Students also say that the Jamia administration has come down heavily on any form of dissent, therefore creating an environment of fear over the years. As a result, the campus has been completely depoliticised.

“We have been trying to spread awareness among students about the need for a Students Body, among other things. For this, we conducted room-to-room campaigns, where we sang songs, draw graffiti, etc to make people aware of the reasons for our protests. But still, there are a lot of completely apolitical students who don’t care at all,” says Abdul Hamid, a mass communication student.

What about ‘apolitical’ students?

What about the “apolitical” students, which inarguably form the majority in most colleges in India?

Umang, who’s doing her Masters in Biotech, says, “I’m completely cut-off from all this. I don’t know what the protests will achieve. But, we should have a union. This is a university, not a school. They [protesters] have a fair demand.”

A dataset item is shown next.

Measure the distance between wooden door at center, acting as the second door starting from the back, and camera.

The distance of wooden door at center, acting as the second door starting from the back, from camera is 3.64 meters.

Fareena, a psychology student says, “I’m completely unaware of these protests. I don’t know what’s happening except the fact that some students are on a hunger strike for unionisation.” 

“Does it affect you?” 

“My dad’s here. I gotta go.”

Mudassir, a student of Mechanical Engineering, who reluctantly agrees to speak, says, “I’m not the right person to talk here… I’m not political. But one thing is clear: students ki awaaz ko dabaya jaa raha hai (Our voices are being stifled). They disbanded the union due to some instances of violence on campus. But after that, nobody at Jamia listens to us.”

He, and many others, say students face harassment continuously and have nowhere to go. “Sometimes, security threatens us… Sometimes, they’ll deny scholarships and admission without giving any reasons.If we have a union, at least we can speak our mind freely without the fear of being punished,” he adds.

Indeed, the larger question, then, currently driving the Jamia protests is one that has been asked at various times across educational institutes in India: The question of student politics. There are those who say students shouldn’t engage in politics, and vice-versa. 

Student unions can be empowering tools for students, giving them a say in every matter, but they can be hijacked by larger political parties with muscle power and money. However, this doesn’t mean authorities deny adult students the agency to at least have a democratic body to address their concerns.

As the day draws to a close, a young woman says to her friend, “In logon ko lagta hai k dafli bachakar aur gaane gaane se kranti kar lenge (These people think they can bring revolution by singing songs and chanting slogans).”

Behind us, slogans of “Inquilab Zindabad” reverberate the air as news comes in that the V-C has agreed to the protestors’ demands “in-principle”; and even Delhi’s gloomy smog-filled skies seem to light up, if only for a moment.